Apart from creating things, what do you do?
The aforementioned coffee drinking, thrifting, watching shows on DVD, pointing out cute things my cat does, talking about cleaning my apartment, eventually actually cleaning my apartment, spending part of every day outside, shopping online so I can avoid stores, going to the stores I do have or want to go to at off peak times. Tuesday afternoon? Here I come, Target. Hanging out with friends, answering tons of e-mail, singing the praises of Etsy and Uline, daydreaming about moving or doing some serious traveling, going to our neighborhood restaurants and creating easy vegetarian recipes when we’re at home. And although this question is “what do you do aside from creating things” but really THAT is what I do all the time. In addition to etsy stuff I am preparing for a couple of shows and attempting to work on a children’s book. Oh and I spend waaaaay too much time on the computer, especially on Etsy and design/craft/ art blogs.
How can Etsy be improved? Any feature requests?
Ummm… not too much. My one controversial request is for the sampler to return. I miss the top sellers list and not just for the obvious reasons. With all the buzz surrounding Etsy, I believe people are curious what exactly it means to sell above average on this site. I think it speaks to possibility more than anything and I don’t believe it was ever the intention to give anyone an advantage or to keep the current top sellers on top. And I can speak from experience that it didn’t. My sales are higher since it went down.
That and sometimes I think everyone could benefit from taking a collective deep breath. The site is growing. We all want that. It means more members which means more sales. So, site maintenance and updates are going to happen. And this isn’t a brick-and-mortar shop that can make improvements after hours. Etsy is here 24 hours a day, 7 days a week, and that means sometimes the site is going to have to go down. And mistakes are going to happen. I of all people understand the urge to freak out. But it’s OK. It will all be OK.

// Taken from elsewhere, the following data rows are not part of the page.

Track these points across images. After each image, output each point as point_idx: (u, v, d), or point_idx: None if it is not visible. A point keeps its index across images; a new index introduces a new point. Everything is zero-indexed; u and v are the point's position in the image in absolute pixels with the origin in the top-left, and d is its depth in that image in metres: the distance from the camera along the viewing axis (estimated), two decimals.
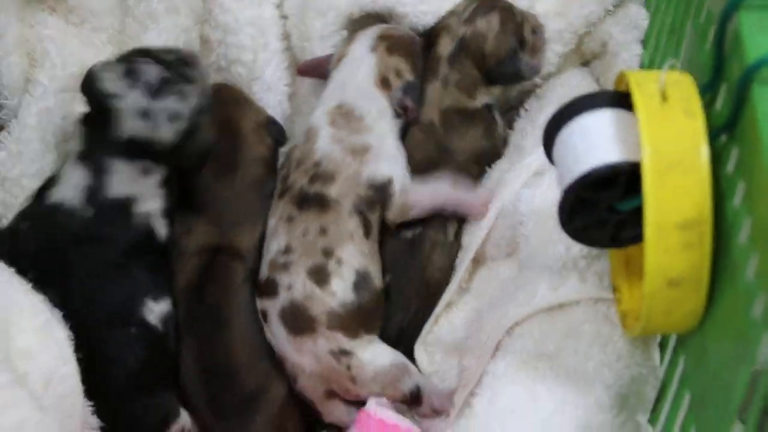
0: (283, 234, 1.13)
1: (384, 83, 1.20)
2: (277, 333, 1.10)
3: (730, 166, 0.84)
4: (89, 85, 1.11)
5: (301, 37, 1.27)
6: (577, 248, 1.03)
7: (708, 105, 0.86)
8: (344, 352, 1.08)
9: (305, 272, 1.10)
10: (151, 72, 1.12)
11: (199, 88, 1.14)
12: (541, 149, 1.12)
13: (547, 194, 1.10)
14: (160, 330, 1.08)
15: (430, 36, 1.24)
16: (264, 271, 1.13)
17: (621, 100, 0.89)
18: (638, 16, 1.27)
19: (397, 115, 1.20)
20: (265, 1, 1.28)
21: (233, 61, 1.26)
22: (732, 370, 0.80)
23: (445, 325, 1.15)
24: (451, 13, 1.23)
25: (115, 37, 1.25)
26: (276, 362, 1.11)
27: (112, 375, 1.05)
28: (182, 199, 1.15)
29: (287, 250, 1.12)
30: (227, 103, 1.21)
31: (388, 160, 1.16)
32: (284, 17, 1.30)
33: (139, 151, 1.10)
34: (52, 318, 1.02)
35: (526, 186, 1.13)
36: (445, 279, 1.16)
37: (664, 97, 0.85)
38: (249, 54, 1.26)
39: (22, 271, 1.05)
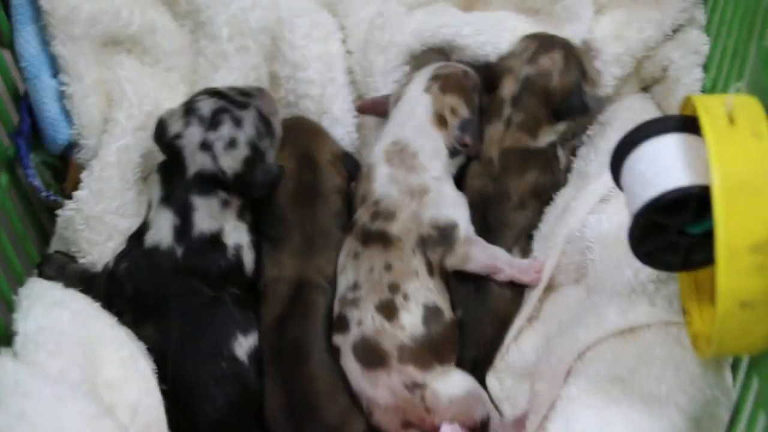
0: (350, 270, 1.12)
1: (440, 121, 1.19)
2: (351, 368, 1.09)
3: None
4: (159, 133, 1.12)
5: (365, 73, 1.26)
6: (645, 272, 1.01)
7: None
8: (417, 385, 1.06)
9: (374, 307, 1.08)
10: (205, 105, 1.12)
11: (255, 112, 1.13)
12: (605, 175, 1.11)
13: (614, 219, 1.09)
14: (246, 365, 1.07)
15: (492, 77, 1.22)
16: (336, 308, 1.12)
17: (687, 124, 0.87)
18: (698, 41, 1.25)
19: (452, 155, 1.19)
20: (331, 37, 1.27)
21: (302, 96, 1.25)
22: None
23: (515, 352, 1.12)
24: (512, 54, 1.21)
25: (187, 76, 1.24)
26: (353, 397, 1.09)
27: (201, 410, 1.05)
28: (266, 230, 1.14)
29: (355, 286, 1.10)
30: (304, 134, 1.20)
31: (451, 204, 1.14)
32: (349, 52, 1.29)
33: (210, 184, 1.10)
34: (136, 351, 1.03)
35: (593, 212, 1.11)
36: (514, 309, 1.14)
37: (731, 120, 0.83)
38: (317, 88, 1.25)
39: (119, 311, 1.06)
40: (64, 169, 1.23)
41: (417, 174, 1.14)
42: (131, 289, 1.09)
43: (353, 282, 1.10)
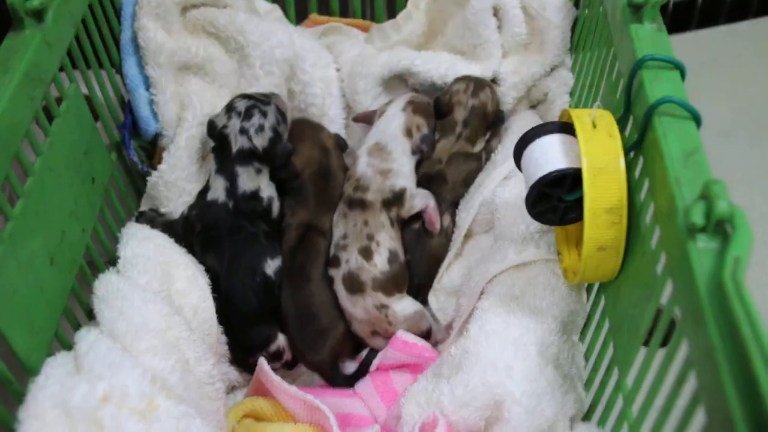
0: (341, 225, 1.07)
1: (408, 133, 1.14)
2: (339, 292, 1.04)
3: (637, 171, 0.80)
4: (210, 128, 1.09)
5: (351, 92, 1.22)
6: (533, 226, 0.98)
7: (621, 131, 0.81)
8: (383, 306, 1.02)
9: (357, 251, 1.04)
10: (241, 104, 1.08)
11: (274, 107, 1.10)
12: (508, 162, 1.08)
13: (513, 191, 1.06)
14: (273, 279, 1.03)
15: (445, 108, 1.17)
16: (331, 250, 1.07)
17: (565, 127, 0.84)
18: (567, 77, 1.21)
19: (413, 154, 1.14)
20: (329, 66, 1.22)
21: (309, 104, 1.20)
22: (640, 308, 0.76)
23: (446, 278, 1.08)
24: (457, 92, 1.16)
25: (233, 91, 1.19)
26: (339, 310, 1.05)
27: (240, 308, 1.01)
28: (291, 194, 1.10)
29: (344, 236, 1.06)
30: (315, 130, 1.16)
31: (404, 177, 1.09)
32: (341, 79, 1.24)
33: (248, 157, 1.06)
34: (197, 271, 0.99)
35: (499, 186, 1.08)
36: (444, 251, 1.10)
37: (594, 125, 0.80)
38: (319, 99, 1.20)
39: (190, 244, 1.04)
40: (154, 150, 1.19)
41: (387, 162, 1.09)
42: (199, 228, 1.05)
43: (343, 233, 1.06)
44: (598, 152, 0.78)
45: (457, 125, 1.15)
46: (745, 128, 1.34)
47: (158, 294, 0.89)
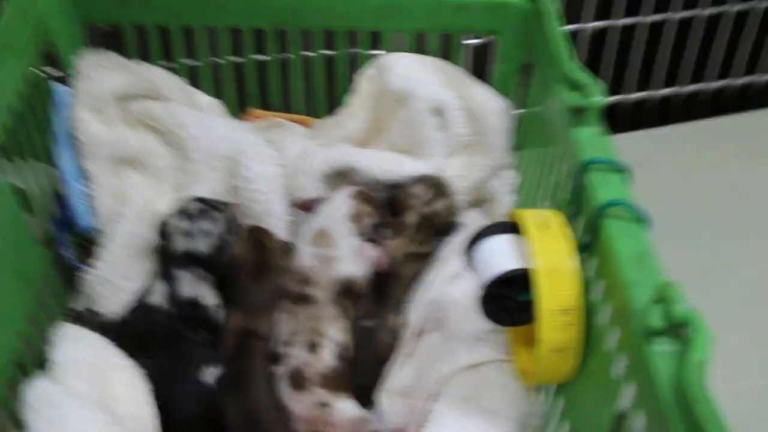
0: (287, 322, 1.05)
1: (356, 219, 1.13)
2: (284, 391, 1.01)
3: (590, 272, 0.82)
4: (161, 229, 1.08)
5: (292, 188, 1.21)
6: (485, 326, 0.97)
7: (573, 231, 0.84)
8: (325, 404, 0.99)
9: (304, 345, 1.02)
10: (194, 207, 1.08)
11: (225, 217, 1.09)
12: (455, 259, 1.09)
13: (462, 290, 1.05)
14: (213, 387, 0.99)
15: (396, 206, 1.17)
16: (275, 348, 1.04)
17: (514, 227, 0.86)
18: (511, 176, 1.25)
19: (360, 238, 1.13)
20: (272, 162, 1.21)
21: (253, 200, 1.18)
22: (598, 411, 0.77)
23: (397, 379, 1.05)
24: (412, 196, 1.16)
25: (174, 186, 1.18)
26: (282, 413, 1.01)
27: (178, 419, 0.97)
28: (229, 296, 1.07)
29: (292, 332, 1.04)
30: (257, 233, 1.13)
31: (347, 262, 1.09)
32: (284, 175, 1.23)
33: (190, 262, 1.04)
34: (137, 375, 0.96)
35: (449, 284, 1.07)
36: (391, 350, 1.07)
37: (546, 226, 0.83)
38: (263, 196, 1.18)
39: (124, 345, 1.00)
40: (90, 246, 1.15)
41: (330, 250, 1.09)
42: (134, 331, 1.03)
43: (290, 330, 1.04)
44: (550, 252, 0.80)
45: (407, 228, 1.15)
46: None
47: (94, 401, 0.85)
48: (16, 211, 1.01)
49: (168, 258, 1.06)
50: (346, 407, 1.02)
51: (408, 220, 1.16)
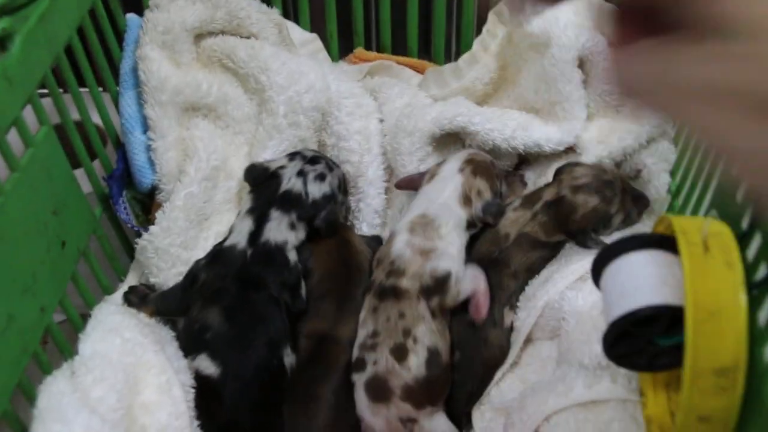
0: (370, 322, 0.92)
1: (466, 201, 0.97)
2: (360, 402, 0.89)
3: (762, 316, 0.62)
4: (251, 171, 0.98)
5: (394, 152, 1.06)
6: None
7: (742, 255, 0.64)
8: (411, 420, 0.87)
9: (388, 350, 0.89)
10: (309, 152, 1.00)
11: (338, 173, 1.01)
12: (586, 258, 0.90)
13: (588, 299, 0.88)
14: (288, 375, 0.89)
15: (556, 172, 0.99)
16: (355, 353, 0.92)
17: (664, 242, 0.67)
18: (668, 151, 1.02)
19: (469, 227, 0.97)
20: (371, 116, 1.08)
21: (343, 161, 1.06)
22: None
23: (496, 392, 0.92)
24: (571, 170, 0.97)
25: (249, 140, 1.05)
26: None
27: (243, 388, 0.86)
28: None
29: (374, 334, 0.90)
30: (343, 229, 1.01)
31: (450, 258, 0.93)
32: (384, 134, 1.09)
33: (291, 204, 0.95)
34: (173, 376, 0.83)
35: (570, 288, 0.90)
36: (502, 356, 0.94)
37: (706, 248, 0.63)
38: (356, 156, 1.05)
39: (188, 304, 0.91)
40: (151, 204, 1.05)
41: (432, 241, 0.93)
42: (204, 277, 0.93)
43: (372, 330, 0.91)
44: (709, 288, 0.60)
45: (539, 202, 0.96)
46: None
47: (112, 415, 0.73)
48: (62, 166, 0.89)
49: (267, 196, 0.95)
50: (435, 424, 0.89)
51: (546, 192, 0.97)
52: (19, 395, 0.78)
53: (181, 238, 0.97)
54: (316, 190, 0.96)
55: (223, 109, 1.03)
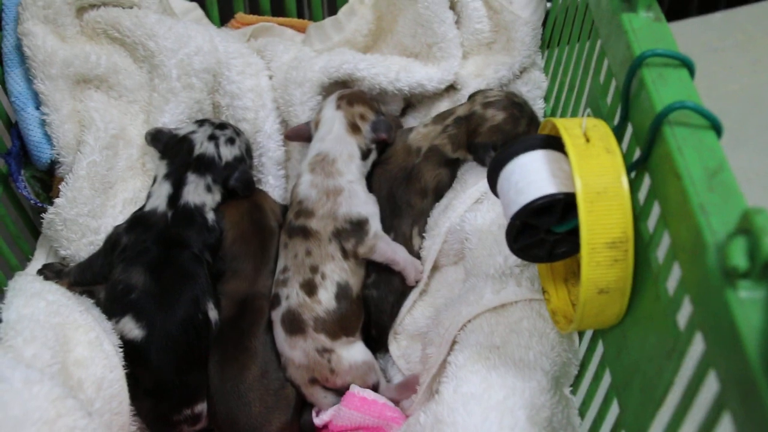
0: (282, 258, 0.96)
1: (354, 128, 1.01)
2: (278, 335, 0.93)
3: (642, 194, 0.69)
4: (156, 137, 1.01)
5: (286, 104, 1.09)
6: (512, 259, 0.87)
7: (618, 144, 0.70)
8: (327, 350, 0.91)
9: (298, 285, 0.92)
10: (215, 120, 1.04)
11: (245, 138, 1.05)
12: (480, 182, 0.96)
13: (486, 217, 0.94)
14: (213, 328, 0.93)
15: (470, 95, 1.04)
16: (273, 289, 0.96)
17: (550, 142, 0.73)
18: (540, 78, 1.11)
19: (364, 157, 1.01)
20: (260, 73, 1.10)
21: (240, 119, 1.07)
22: (657, 364, 0.65)
23: (410, 320, 0.98)
24: (483, 91, 1.03)
25: (144, 107, 1.06)
26: (277, 396, 0.92)
27: (169, 342, 0.89)
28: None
29: (284, 270, 0.94)
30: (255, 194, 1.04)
31: (362, 203, 0.97)
32: (274, 89, 1.11)
33: (206, 167, 0.98)
34: (102, 333, 0.84)
35: (469, 210, 0.96)
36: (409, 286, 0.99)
37: (587, 138, 0.69)
38: (251, 113, 1.08)
39: (111, 265, 0.92)
40: (51, 181, 1.05)
41: (334, 178, 0.97)
42: (126, 241, 0.95)
43: (283, 266, 0.95)
44: (594, 171, 0.67)
45: (451, 116, 1.02)
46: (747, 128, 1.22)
47: (48, 370, 0.74)
48: None
49: (181, 160, 0.97)
50: (350, 353, 0.93)
51: (459, 109, 1.02)
52: None
53: (88, 207, 0.97)
54: (228, 153, 0.99)
55: (115, 79, 1.04)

My only actual concern right now is that I want the focus on Etsy to remain tight (but I am not by any means saying rigid). For instance, I think Etsy Labs is an amazing social program and I plan to visit it one day soon. But 99.9% of us aren’t there. I think the vision of Etsy being an ONLINE marketplace and ONLINE community need to remain number one. And Etsy Labs is a fantastic supplement to that and wonderful advertising tool, but sometimes all the talk of Etsy Labs on the main site and blog leave the rest of us feeling like it’s a super fun club we have no way of belonging to. And since Etsy Labs is what we are SEEING all the time lately (because obviously it’s more fun and interesting) it makes it appear that that is where the focus is right now. But I think the online tutorials will help merge the actual and virtual community and the separate Etsy Labs blog is a move in the right direction. And truly, I hope my love, admiration, and utmost respect for all things Etsy come through in this interview. Who knew a word I hadn’t even heard of two years ago would be coming out of my mouth like fifty times a day?